Potrebbe interessarti:

L’attacco è avvenuto poco prima delle 17, in concomitanza con la fine delle lezioni. L’aggressore sarebbe un 18enne, nato a Mosca, di origini cecene. Quest’ultimo è stato fermato e ucciso dalla Polizia municipale, allertata da alcuni testimoni. Prima di compiere il suo massacro, avrebbe urlato dinanzi a tutti “Allah Akbar“. Inoltre, sul proprio profilo Twitter, ha poi postato alcune immagini che ritraevano l’insegnante decapitato con un messaggio di rivendicazione.
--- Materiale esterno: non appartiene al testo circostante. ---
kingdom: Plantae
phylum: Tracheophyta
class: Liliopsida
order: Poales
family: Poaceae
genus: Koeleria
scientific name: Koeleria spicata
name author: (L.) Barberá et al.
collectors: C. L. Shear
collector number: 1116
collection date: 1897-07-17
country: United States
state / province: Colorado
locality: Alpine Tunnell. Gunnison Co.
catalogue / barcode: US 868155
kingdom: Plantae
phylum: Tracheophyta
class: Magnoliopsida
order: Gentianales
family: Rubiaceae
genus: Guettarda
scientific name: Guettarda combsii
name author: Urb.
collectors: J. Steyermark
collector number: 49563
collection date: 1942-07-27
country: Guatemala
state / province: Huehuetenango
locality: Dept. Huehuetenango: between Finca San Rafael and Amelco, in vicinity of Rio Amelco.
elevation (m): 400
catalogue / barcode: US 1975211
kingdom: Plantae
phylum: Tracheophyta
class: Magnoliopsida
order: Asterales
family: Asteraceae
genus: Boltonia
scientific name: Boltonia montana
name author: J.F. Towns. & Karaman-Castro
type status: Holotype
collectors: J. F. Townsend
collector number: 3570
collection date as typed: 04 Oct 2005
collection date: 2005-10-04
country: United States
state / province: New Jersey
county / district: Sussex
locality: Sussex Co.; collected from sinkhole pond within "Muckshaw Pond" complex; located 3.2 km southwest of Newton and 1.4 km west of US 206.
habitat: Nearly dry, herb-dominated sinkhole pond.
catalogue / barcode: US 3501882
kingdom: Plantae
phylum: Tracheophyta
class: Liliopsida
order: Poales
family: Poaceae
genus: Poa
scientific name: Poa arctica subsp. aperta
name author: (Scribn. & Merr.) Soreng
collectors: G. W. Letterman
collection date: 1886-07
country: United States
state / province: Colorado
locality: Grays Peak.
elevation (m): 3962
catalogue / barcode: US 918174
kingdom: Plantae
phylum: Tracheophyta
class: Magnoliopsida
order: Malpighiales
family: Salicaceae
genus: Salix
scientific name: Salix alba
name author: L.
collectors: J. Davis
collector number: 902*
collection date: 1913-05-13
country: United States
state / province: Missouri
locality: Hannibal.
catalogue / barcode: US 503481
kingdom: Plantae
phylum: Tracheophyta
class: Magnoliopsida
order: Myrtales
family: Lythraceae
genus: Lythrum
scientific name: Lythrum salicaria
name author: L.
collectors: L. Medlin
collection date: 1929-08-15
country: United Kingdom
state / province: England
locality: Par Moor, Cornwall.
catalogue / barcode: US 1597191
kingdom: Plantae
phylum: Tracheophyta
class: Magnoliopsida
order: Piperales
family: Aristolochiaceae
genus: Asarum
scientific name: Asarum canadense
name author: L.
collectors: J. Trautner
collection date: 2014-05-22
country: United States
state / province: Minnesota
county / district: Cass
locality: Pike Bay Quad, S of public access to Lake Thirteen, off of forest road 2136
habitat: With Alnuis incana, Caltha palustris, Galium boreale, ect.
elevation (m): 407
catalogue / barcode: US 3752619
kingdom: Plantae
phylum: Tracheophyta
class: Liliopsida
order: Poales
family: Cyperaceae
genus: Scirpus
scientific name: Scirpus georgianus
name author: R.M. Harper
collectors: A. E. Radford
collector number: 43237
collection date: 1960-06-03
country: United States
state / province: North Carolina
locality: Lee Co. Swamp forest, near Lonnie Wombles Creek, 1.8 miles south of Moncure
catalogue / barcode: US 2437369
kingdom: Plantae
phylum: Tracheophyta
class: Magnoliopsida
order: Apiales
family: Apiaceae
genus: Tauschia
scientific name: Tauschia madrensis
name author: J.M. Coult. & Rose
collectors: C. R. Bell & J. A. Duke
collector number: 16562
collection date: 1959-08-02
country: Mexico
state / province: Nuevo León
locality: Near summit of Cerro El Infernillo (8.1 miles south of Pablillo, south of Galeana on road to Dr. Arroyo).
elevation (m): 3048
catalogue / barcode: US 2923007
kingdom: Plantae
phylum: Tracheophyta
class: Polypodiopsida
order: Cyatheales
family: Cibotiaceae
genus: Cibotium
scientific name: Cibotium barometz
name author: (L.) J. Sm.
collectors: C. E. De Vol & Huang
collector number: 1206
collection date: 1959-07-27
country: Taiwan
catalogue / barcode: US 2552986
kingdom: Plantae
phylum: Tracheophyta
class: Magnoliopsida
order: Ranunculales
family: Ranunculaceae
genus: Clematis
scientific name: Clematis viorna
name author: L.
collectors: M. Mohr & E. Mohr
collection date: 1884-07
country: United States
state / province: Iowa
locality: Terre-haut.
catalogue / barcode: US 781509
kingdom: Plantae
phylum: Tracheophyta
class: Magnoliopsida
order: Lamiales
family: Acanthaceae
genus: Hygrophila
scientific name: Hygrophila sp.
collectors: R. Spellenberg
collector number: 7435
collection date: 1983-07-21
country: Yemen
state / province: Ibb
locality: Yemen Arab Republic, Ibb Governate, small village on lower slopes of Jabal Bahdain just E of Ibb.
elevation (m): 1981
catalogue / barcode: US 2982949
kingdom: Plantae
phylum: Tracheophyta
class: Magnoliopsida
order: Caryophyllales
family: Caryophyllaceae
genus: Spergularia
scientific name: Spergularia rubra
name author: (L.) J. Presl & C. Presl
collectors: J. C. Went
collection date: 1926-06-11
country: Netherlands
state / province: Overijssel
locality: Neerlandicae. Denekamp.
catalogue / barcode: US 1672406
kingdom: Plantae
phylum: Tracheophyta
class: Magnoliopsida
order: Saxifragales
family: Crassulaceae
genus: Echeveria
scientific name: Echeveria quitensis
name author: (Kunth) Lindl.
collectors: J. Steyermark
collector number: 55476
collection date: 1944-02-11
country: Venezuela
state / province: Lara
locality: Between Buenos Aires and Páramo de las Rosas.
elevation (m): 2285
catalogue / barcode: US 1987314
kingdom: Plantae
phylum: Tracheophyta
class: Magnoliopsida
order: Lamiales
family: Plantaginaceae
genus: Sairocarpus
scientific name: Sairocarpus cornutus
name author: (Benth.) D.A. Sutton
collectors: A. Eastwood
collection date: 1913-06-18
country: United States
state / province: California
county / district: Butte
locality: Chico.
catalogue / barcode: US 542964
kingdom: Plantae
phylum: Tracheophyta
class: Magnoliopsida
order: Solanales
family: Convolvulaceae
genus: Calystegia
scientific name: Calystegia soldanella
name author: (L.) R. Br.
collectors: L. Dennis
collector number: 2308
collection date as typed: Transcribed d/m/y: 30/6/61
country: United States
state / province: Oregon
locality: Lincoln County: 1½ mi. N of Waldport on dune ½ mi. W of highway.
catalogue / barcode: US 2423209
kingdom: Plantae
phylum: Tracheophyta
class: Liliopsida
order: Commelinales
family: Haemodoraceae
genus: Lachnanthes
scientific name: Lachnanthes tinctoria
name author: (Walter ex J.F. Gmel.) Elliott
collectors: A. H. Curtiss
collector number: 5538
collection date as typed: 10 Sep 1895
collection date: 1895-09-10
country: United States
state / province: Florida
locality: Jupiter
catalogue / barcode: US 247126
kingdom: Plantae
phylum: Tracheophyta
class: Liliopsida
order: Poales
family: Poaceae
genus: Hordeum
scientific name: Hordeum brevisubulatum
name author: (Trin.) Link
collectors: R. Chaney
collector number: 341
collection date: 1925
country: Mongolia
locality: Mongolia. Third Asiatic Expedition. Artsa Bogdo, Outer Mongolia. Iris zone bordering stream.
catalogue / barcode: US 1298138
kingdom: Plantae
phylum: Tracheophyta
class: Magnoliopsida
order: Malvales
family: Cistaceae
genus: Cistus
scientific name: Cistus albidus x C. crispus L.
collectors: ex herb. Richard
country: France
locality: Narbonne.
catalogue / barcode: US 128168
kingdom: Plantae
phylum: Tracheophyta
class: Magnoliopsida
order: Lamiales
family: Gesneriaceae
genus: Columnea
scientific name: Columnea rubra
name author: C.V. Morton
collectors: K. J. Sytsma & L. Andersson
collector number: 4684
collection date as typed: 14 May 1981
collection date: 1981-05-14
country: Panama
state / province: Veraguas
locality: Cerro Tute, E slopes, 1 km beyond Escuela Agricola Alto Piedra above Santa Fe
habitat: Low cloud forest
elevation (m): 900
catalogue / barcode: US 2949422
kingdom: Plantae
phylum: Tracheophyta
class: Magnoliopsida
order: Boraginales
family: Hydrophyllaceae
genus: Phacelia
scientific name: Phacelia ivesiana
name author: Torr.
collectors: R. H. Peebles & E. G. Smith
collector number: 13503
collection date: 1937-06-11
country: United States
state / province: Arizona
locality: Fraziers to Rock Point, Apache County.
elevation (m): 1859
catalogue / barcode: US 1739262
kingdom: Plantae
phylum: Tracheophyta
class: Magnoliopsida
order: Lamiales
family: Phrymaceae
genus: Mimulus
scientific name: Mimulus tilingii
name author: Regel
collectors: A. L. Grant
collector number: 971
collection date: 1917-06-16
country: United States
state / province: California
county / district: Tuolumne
Allah, ho ucciso un cane dell’Inferno che ha osato infangare il tuo nome.” ha scritto sui social l’aggressore, dopo aver compiuto l’omicidio. Gli agenti gli hanno intimato di fermarsi, inutilmente, poi hanno aperto il fuoco, uccidendolo.

Non si sa se l’assalitore avesse frequentato l’istituto di Parigi o se fosse schedato per radicalismo islamico. La Polizia ha trovato un lungo coltello da cucina accanto al cadavere dell’uomo, abbattuto nel vicino Comune di Erigny.